AngerForce: Reloaded scores highly when it comes to presentation, too; for the most part, it looks and sounds fantastic. The music is perfect, with some cool guitar riffs and atmospheric tunes; the rest of the audio package is equally impressive, thanks to some particularly fullsome explosions and other sound effects. While purists might take issue with the super-clean HD visuals and lack of blocky pixels, the design of the enemies and bosses is stunning. The visuals are a curious mix of 3D and 2D; according to the developer, the game's graphics have been created using "traditional 2D technology combined with a free-form deformation technique" which helps to achieve "a unique 3D-like effect". In short, everything in the game looks like it's being rendered in 3D, but they're actually 2D sprites. The boss transformations, in particular, are absolutely wonderful, boasting silky-smooth animations that give these screen-filling enemies real weight and scope.
Backgrounds are equally striking, containing a staggering amount of incidental detail. Some of the levels dash by so quickly it's hard to fully appreciate them when you're frantically trying to dodge bullets, but the slower-scrolling stages really show off the talent of the artists behind this title. It's a shame then that the story sequences that play out during the Campaign mode look so amateurish and unfinished in comparison; another minor point is the fact that the English translation is less than perfect and some passages of text are slightly difficult to parse. Load times are also longer than we'd like.
Like all good vertical shooters, AngerForce: Reloaded has a mode which allows you to rotate the display 90 degrees, meaning you get the full impact of those amazing visuals. Combine this with the essential Flip Grip accessory, and you've got the ultimate way to experience this fine shooter. Our only complaint here is that while the gameplay is displayed in portrait, the menus remain in landscape, so you have to rotate the Switch back to its 'normal' orientation and try to get your head around the fact that the controls are the wrong way around. Another niggle is that you have to enable portrait mode every single time you start a new game.

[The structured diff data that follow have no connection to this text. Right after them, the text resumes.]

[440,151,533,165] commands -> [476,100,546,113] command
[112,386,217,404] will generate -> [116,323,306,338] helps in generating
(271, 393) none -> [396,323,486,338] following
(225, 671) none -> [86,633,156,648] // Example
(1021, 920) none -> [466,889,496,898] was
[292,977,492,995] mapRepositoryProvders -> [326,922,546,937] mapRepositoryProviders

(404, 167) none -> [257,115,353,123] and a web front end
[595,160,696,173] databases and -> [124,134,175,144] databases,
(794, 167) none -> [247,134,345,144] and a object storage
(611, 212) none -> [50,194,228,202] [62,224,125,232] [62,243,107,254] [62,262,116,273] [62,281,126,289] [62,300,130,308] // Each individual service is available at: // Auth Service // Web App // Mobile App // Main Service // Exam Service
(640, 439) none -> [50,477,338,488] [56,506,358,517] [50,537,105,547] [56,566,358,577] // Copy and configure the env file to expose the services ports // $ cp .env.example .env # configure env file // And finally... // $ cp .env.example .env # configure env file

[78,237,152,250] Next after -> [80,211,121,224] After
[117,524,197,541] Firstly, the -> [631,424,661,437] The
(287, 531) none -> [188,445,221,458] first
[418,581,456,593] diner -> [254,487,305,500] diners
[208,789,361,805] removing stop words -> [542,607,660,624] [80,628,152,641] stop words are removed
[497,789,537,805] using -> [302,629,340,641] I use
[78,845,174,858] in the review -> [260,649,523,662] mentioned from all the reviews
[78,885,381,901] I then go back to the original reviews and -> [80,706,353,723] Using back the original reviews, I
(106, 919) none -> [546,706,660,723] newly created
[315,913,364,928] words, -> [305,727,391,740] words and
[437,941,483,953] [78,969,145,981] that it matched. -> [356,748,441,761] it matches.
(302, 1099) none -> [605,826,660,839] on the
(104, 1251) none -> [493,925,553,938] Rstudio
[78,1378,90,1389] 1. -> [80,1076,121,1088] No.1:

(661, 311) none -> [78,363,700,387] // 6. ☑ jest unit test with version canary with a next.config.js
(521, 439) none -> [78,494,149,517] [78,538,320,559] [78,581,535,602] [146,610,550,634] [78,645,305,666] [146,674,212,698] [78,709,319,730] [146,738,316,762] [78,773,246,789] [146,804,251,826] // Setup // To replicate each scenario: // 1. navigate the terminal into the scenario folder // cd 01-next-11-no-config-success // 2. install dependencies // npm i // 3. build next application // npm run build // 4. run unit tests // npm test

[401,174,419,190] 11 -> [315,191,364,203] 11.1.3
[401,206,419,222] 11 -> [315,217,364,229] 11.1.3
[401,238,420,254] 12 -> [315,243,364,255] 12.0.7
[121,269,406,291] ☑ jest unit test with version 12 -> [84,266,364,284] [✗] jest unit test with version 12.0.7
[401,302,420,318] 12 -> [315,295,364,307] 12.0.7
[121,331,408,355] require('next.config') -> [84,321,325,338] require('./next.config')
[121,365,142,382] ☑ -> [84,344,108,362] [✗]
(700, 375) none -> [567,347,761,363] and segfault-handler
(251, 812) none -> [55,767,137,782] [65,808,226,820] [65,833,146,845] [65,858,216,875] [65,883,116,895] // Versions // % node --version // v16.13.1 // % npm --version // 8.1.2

While it lacks the arcade pedigree that makes other Switch-based shmups so popular, AngerForce: Reloaded has clearly been put together by a team that understands what makes this long-established genre so appealing. It offers tight gameplay, fantastic visuals and a stern challenge, but the addition of a rich Campaign mode – which rewards repeat play via a series of unlockable upgrades and abilities – extends AngerForce: Reloaded's lifespan considerably. Fans of the genre should ignore the lack of a big-name IP and pick this up as soon as possible, while newcomers can be assured that the gently-scaling challenge of the story mode offers a perfect introduction.